4) Horizon Zero Dawn
The final mission of Horizon Zero Dawn gives players a fitting conclusion to the first arc of Aloy's journey, as she becomes a Nora Huntress and sets the stage perfectly for the Sequel, Horizon Forbidden West.
Throughout the game, Aloy faced some gnarly machines that she single-handedly defeated using her cunning and arsenal of ranged weaponry. The ending, however, sees her battle not just a couple of giant machines but hordes of corrupted machines and a fully functional Deathbringer.
It is a battle of attrition as it requires players to use everything they have in their arsenal to defeat the machines successfully. Aptly named 'The Face of Extinction,' the mission is truly one of the game's most challenging and lengthy quests, clocking in at around 30-35 hours.
Remedy Entertainment does not hesitate to create unique and thought-provoking stories for their games. Be it giving a psychological twist to their noir action title Max Payne, episodic storytelling with Alan Wake, or mixing full-length live-action episodes with gameplay in Quantum Break.
Control in similar veins to Remedy's previous projects exudes the signature creative storytelling and gameplay innovations. Remedy Entertainment games rarely feature lengthy quests, as they mostly develop linear single-player action games.

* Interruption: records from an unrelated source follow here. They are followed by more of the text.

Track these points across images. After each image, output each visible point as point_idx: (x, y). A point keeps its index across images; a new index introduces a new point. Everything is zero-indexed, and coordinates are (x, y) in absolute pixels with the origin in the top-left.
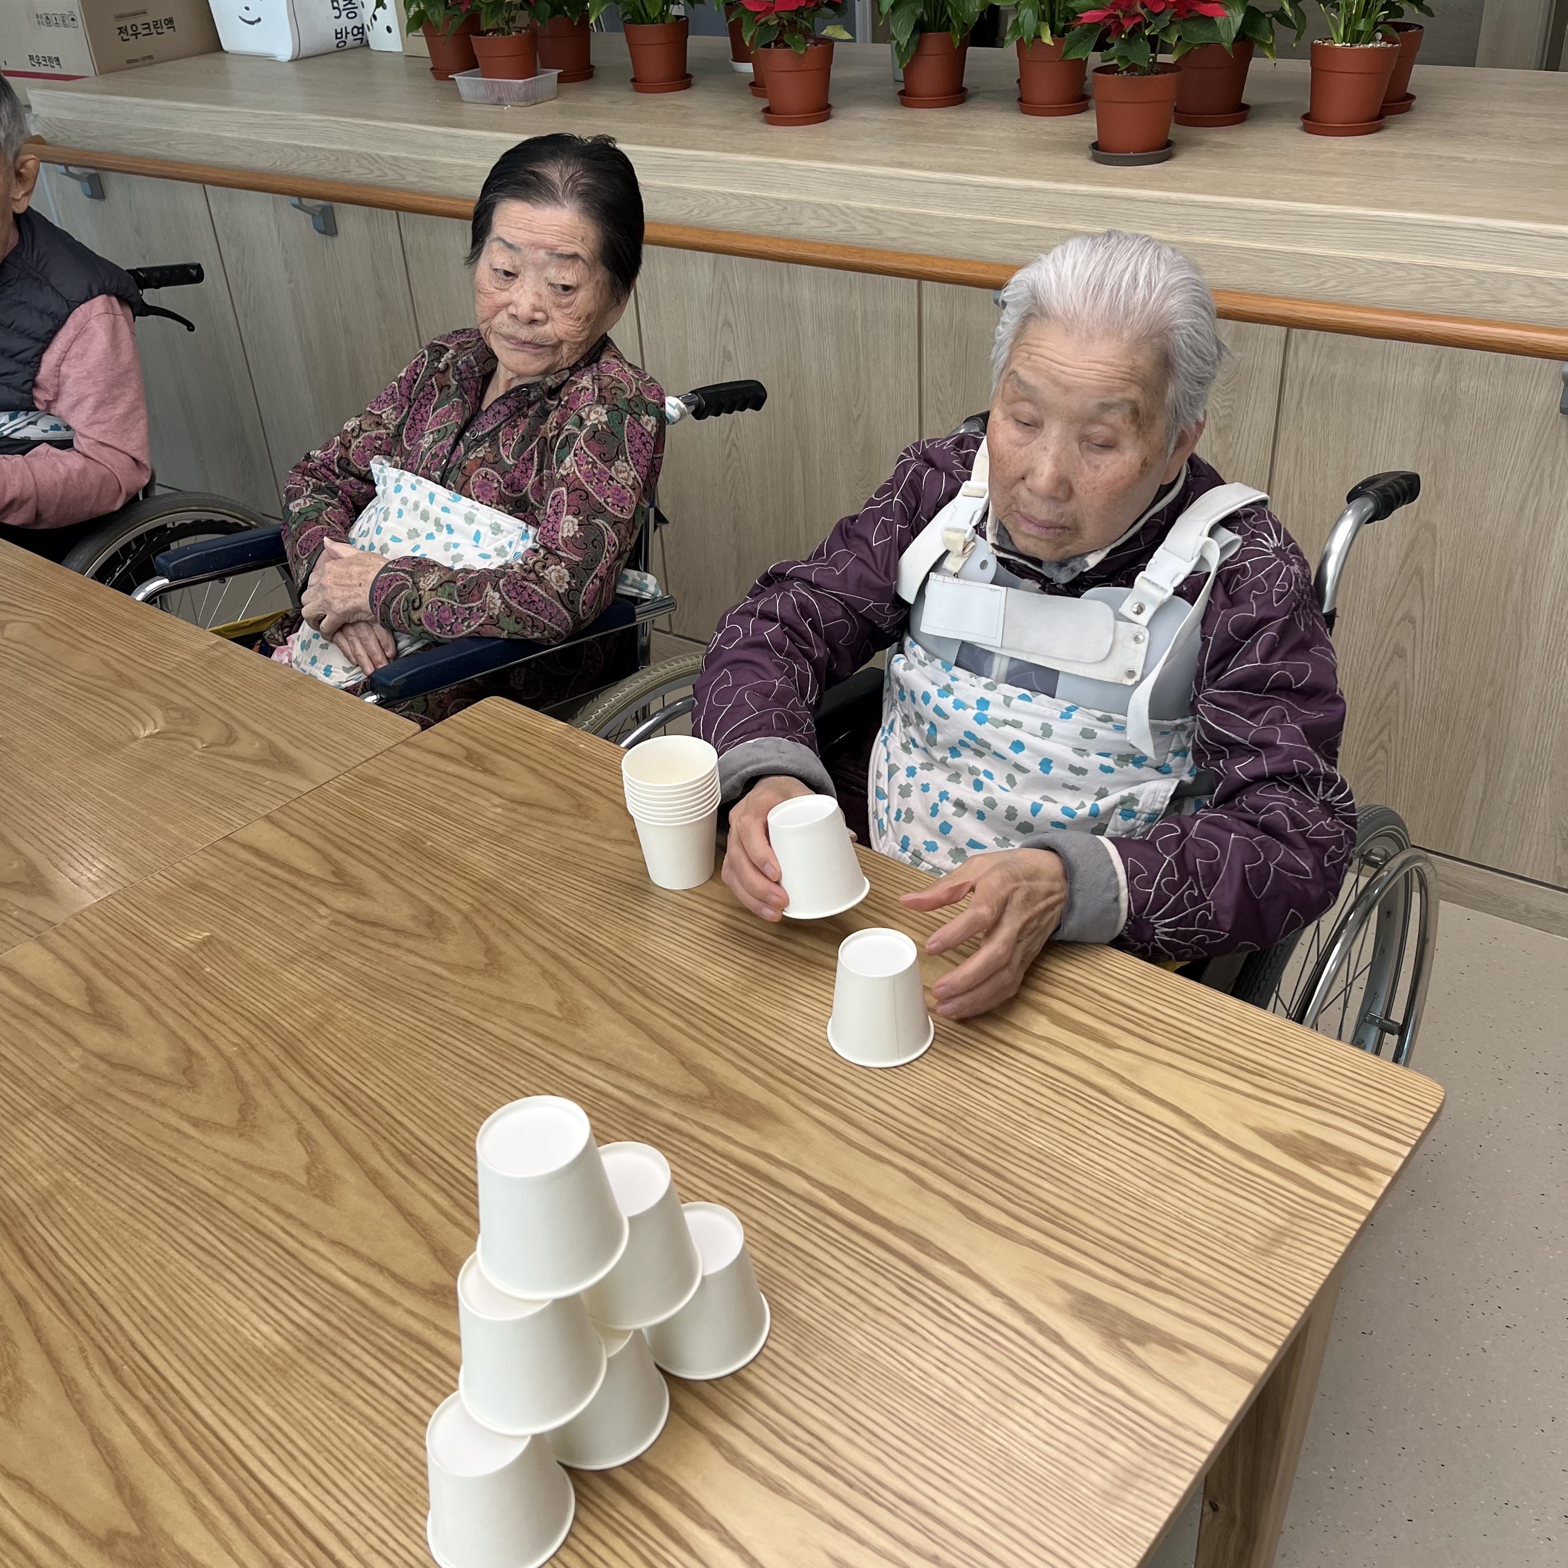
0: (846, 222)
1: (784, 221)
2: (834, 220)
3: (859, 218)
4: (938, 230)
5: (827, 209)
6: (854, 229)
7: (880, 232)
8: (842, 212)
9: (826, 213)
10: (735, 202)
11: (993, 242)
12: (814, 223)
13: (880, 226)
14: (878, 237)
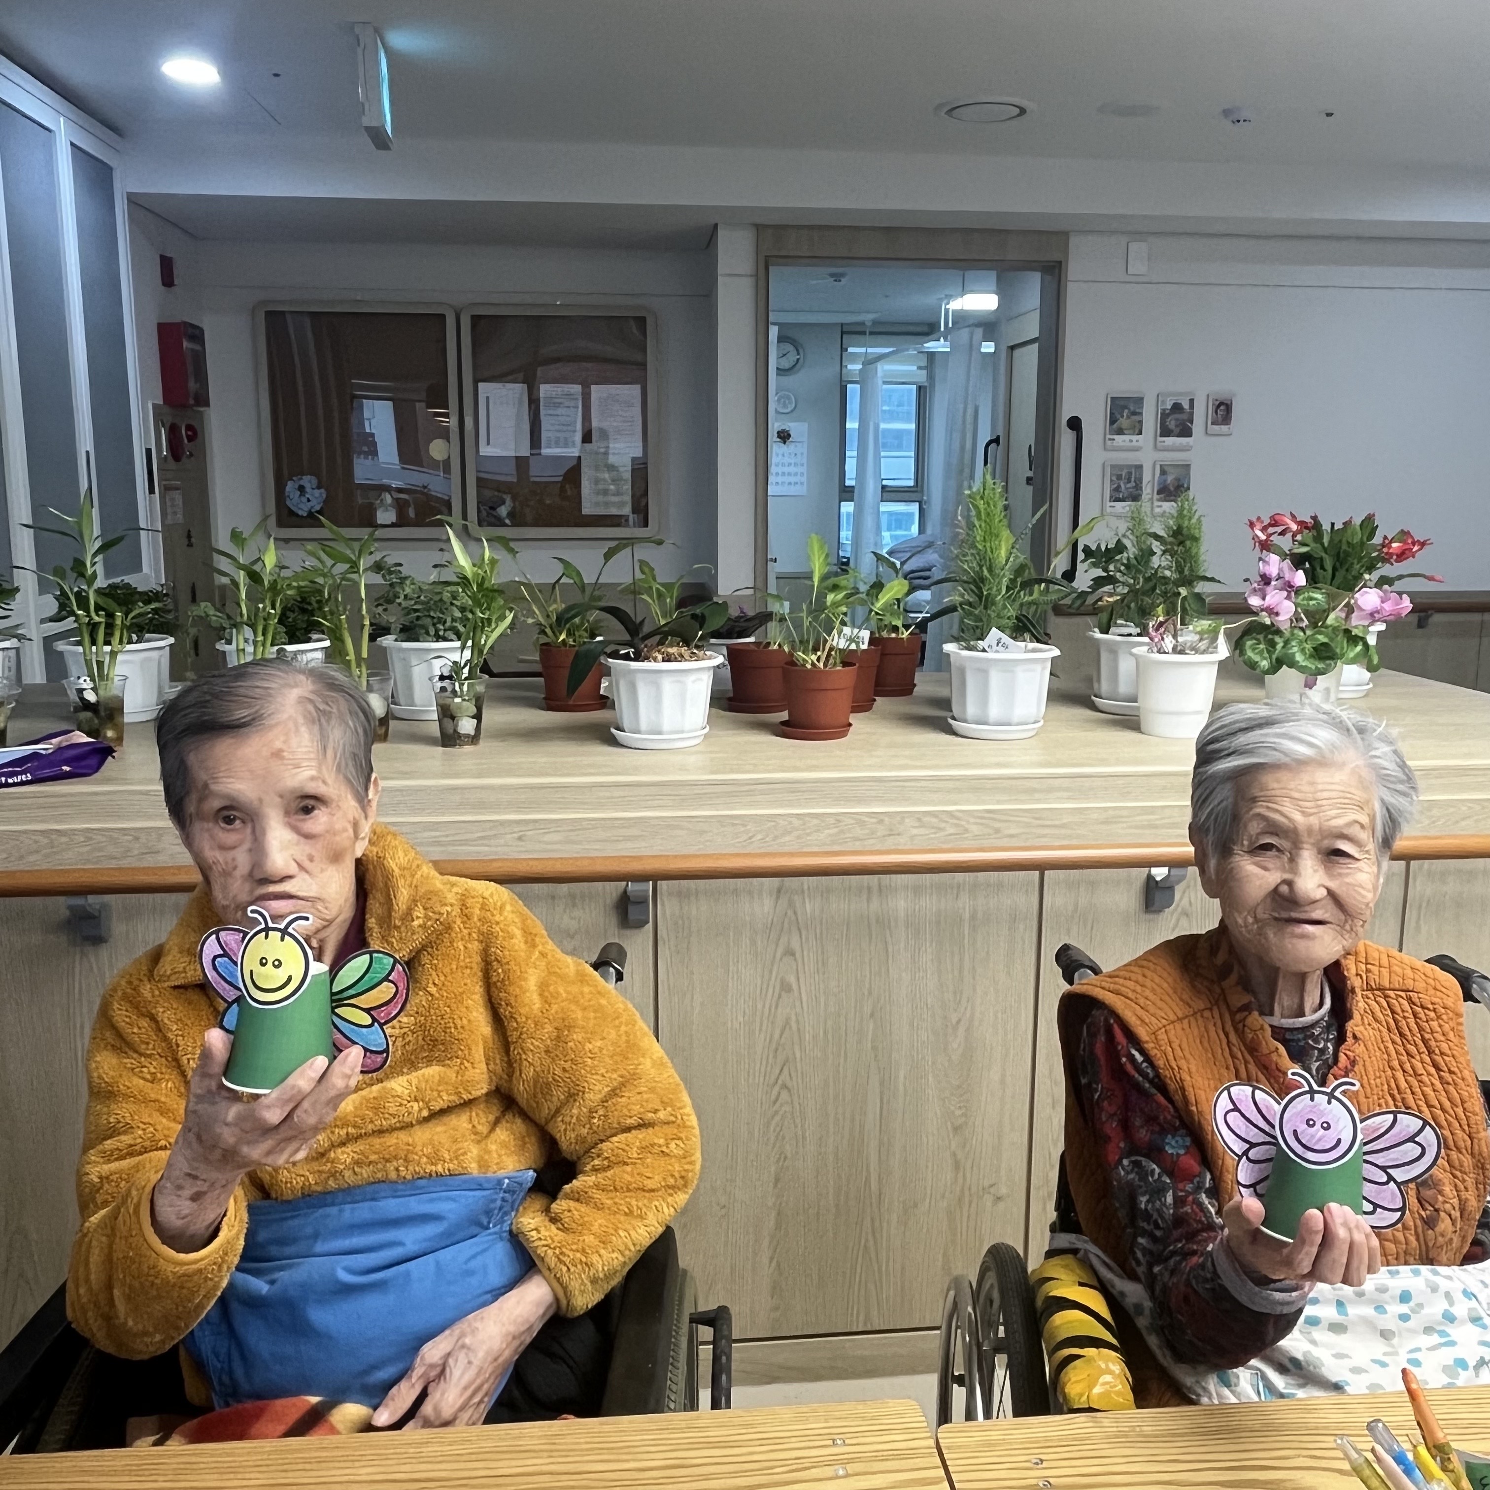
0: (957, 825)
1: (879, 834)
2: (943, 825)
3: (972, 820)
4: (1065, 821)
5: (936, 816)
8: (952, 817)
9: (934, 820)
10: (815, 821)
11: (1125, 825)
12: (915, 831)
13: (997, 825)
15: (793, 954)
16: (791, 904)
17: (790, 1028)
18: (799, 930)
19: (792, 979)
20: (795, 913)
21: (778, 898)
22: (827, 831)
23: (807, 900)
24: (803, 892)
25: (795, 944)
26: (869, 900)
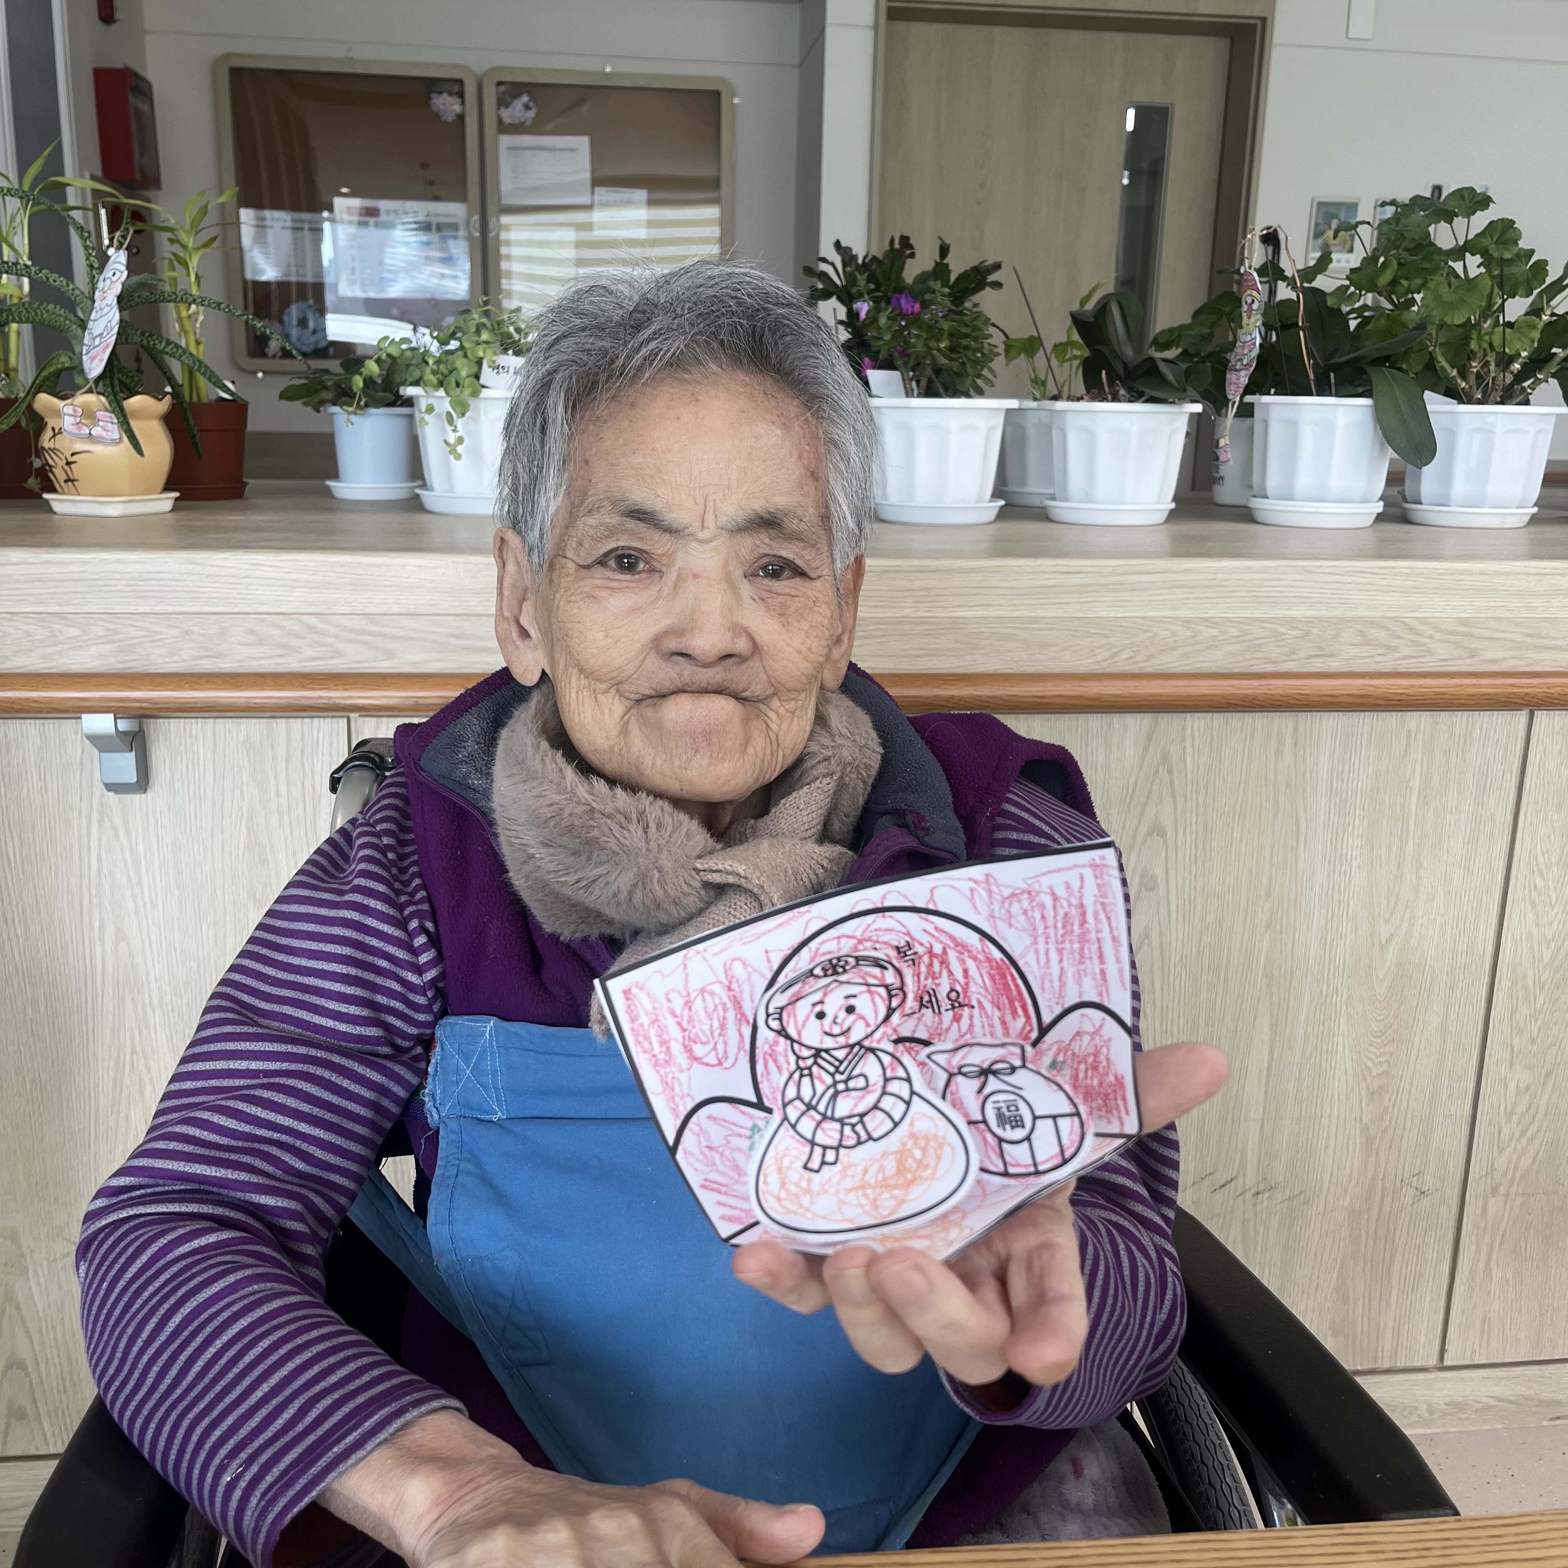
0: (1416, 644)
1: (1302, 654)
2: (1394, 642)
3: (1438, 636)
5: (1385, 628)
6: (1429, 652)
7: (1473, 654)
8: (1412, 630)
9: (1382, 635)
10: (1213, 631)
12: (1356, 651)
14: (1468, 661)
15: (1162, 833)
16: (1165, 758)
17: (1150, 944)
18: (1173, 796)
19: (1158, 871)
20: (1170, 771)
21: (1146, 749)
22: (1227, 648)
23: (1189, 751)
24: (1184, 740)
25: (1167, 820)
26: (1279, 753)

Control, however, seems to be an exception, as it is the first time Remedy has developed an open-ended game that lets players backtrack on previously explored parts of the map and engage in side quests. Although most quests in the game are not very lengthy, clocking in at an average of 7-10 minutes, the end of Control is massive, clocking in at over 40 minutes.
The finale of the game sees Jesse, the protagonist, battle it out against hordes of Hiss corrupted soldiers to free Polaris, but she fails in her quest, which leads to a fourth-wall-breaking moment with a fake end credit screen. The credit screen is interrupted by a dream sequence where Jesse is stuck in a loop of doing mundane office chores at FBC.
Ultimately, the dream sequence breaks after a few loops of office chores to reveal the actual ending of Control. Jesse harnesses the full potential of Polaris' powers and fights against an army of Hiss corrupted enemies to save Dylan, her long-lost brother. Although a bit lengthy, the ending is truly as unnerving as the whole plot of the game leading up to it.